__TEXT BLOCK__.
----

# I Motion of a Door as I Walk by it Quickly (no contact)

1. Jan 2, 2018

### Richie Smash

Hey this is just a random question, but recently I've started studying physics, only last year.

Before this I never used to question really alot of things i took for granted, but now I see the world with a different light although I'm still quite the novice.

Something that used to make me think, when I walk past my bathroom door really fast, it will swing on it's on towards me. I make no contact with the door, as I tested it a few times.

My first assumption was it had something to do with friction of my body and air particles causing them to go into motion and collide with the door at a Force (N). But if this was so, wouldn't the door swing away from me?

Does anyone have any ideas on this? I think it's quite interesting.

2. Jan 2, 2018

3. Jan 2, 2018

### Richie Smash

Wow, I'm probably going to have to spend days reading this, but I won't give up, I'm a page in and suddenly it got complex and my brain is struggling to keep up :D

4. Jan 3, 2018

### sophiecentaur

.. . . or it could be that the doors are closed in the part of the corridor you are walking towards and you are acting like a piston in a closed cylinder, increasing the pressure in the closed end of the cylinder as you move - pushing the bathroom door. The hinges on the bathroom door must be particularly free. I suggest that the ceiling could be fairly low so that your body take-up a significant proportion of the cross sectional area of the corridor (minus the area of that door.

5. Jan 3, 2018

### Staff: Mentor

It's complicated and at least Bernoulli adjacent, but the way I would describe it is that due to your poor aerodynamics, you pull a substantial wake behind you (and push air in front of you), causing an area of low pressure that pulls the door toward you after you pass.

The piston effect can amplify it the pressure change, but cars do the same thing in free air. That's why debris next to a car (like leaves) ends up on the road behind it.

----

__DATA BLOCK__.
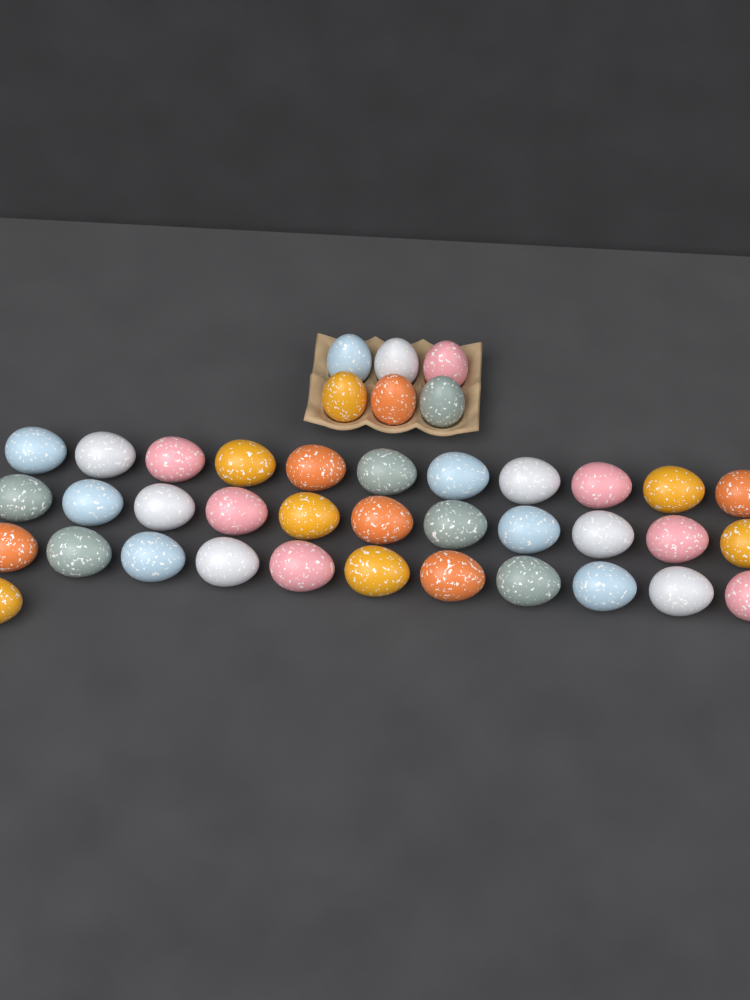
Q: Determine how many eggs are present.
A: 40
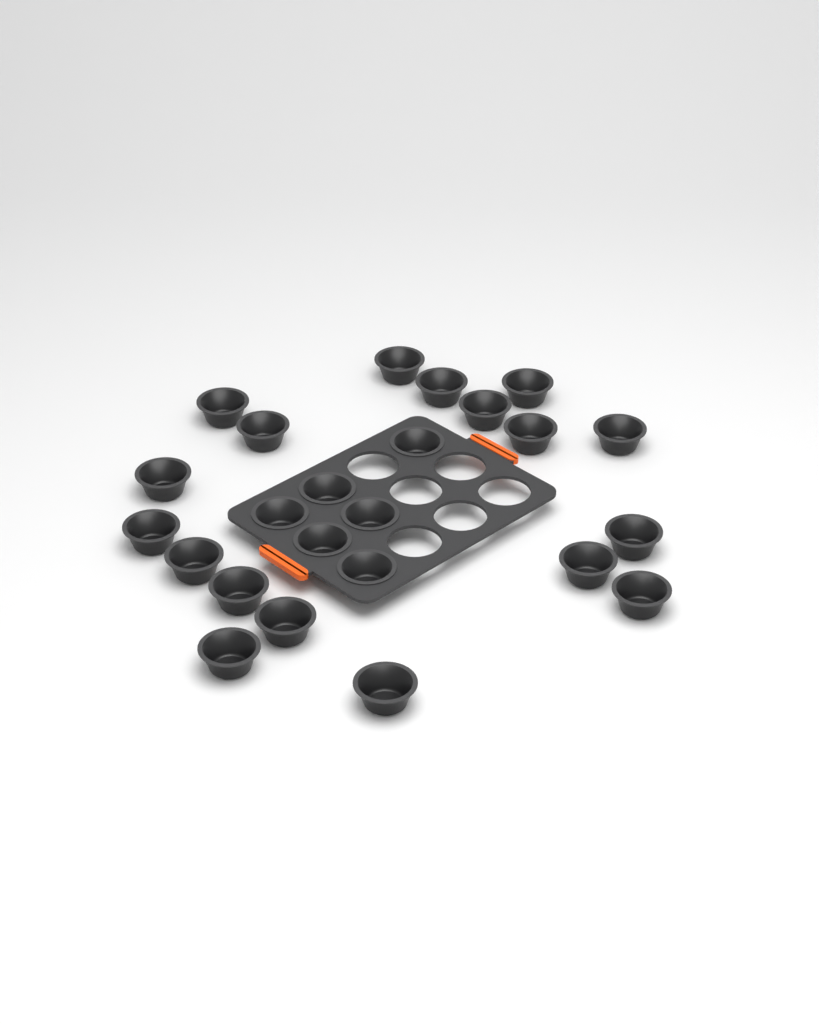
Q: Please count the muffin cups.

----

__OBJECTIVES__.
A) Reproduce the door thread word for word, from "Hey this is" up to and including "away from me?".
B) In the door thread, list each distinct name shown in a heading above a post, giving each name only once.
C) Carry on the forum thread about the bathroom door that swings toward someone walking past, starting right after its last post.

__ANSWERS PROVIDED__.
A)
Hey this is just a random question, but recently I've started studying physics, only last year.

Before this I never used to question really alot of things i took for granted, but now I see the world with a different light although I'm still quite the novice.

Something that used to make me think, when I walk past my bathroom door really fast, it will swing on it's on towards me. I make no contact with the door, as I tested it a few times.

My first assumption was it had something to do with friction of my body and air particles causing them to go into motion and collide with the door at a Force (N). But if this was so, wouldn't the door swing away from me?

B)
Richie Smash
sophiecentaur
Staff: Mentor

C)
Last edited: Jan 3, 2018
6. Jan 3, 2018

### sophiecentaur

Thing is, he's not going faster than about 1m/s. If he could experiment with opening and closing other doors to see if the 'piston effect' is feasible. . . . .?

7. Jan 3, 2018

### Staff: Mentor

I think the key to finding the answer could be timing. @Richie Smash , can you do it again and tell us where your body is when the door starts to move? Are you approaching the door? at the door? or already past the door?

8. Jan 3, 2018

### Staff: Mentor

I just had another idea. @Richie Smash , maybe we can make a scientist out of you.

You could do the following experiment at home. Take some sheets of ordinary paper. Hang each sheet from a thread and tape it to the ceiling of the hall such that the paper is parallel to the walls. Then set your phone to record video, and walk through the hall. The video will show the papers moving as you pass. You will be able to see which direction they move and when. You might be able to use hanging threads with no paper, if the threads are visible on the video.

What science will you learn from that? Most important is the scientific method; first gather reliable evidence, then think about what the evidence means. That is so much better than a verbal description of the door moving that is so hard to explain accurately. The methods of collecting evidence are more valuable than the answer to the riddle, why do they move?

9. Jan 3, 2018

### Richie Smash

Hi guys, thanks for all your replies.
To answer your question anorlunda, it moves when I'm past the door.
What I'll do, is measure the length and width of the hall, which has 3 doors, and I'll draw a diagram of this hall, with the location of each door.

And that experiment with the hanging thread and paper sounds pretty good, I'll do that, just need some time so I will get back to you guys.

But the diagram I can do this evening, is that it's currently 10:47am where I live so please hold tight.

10. Jan 3, 2018

### Staff: Mentor

That wouldn't be analagous; doors seal, so the piston effect works well. A person in a hallway makes a bad piston.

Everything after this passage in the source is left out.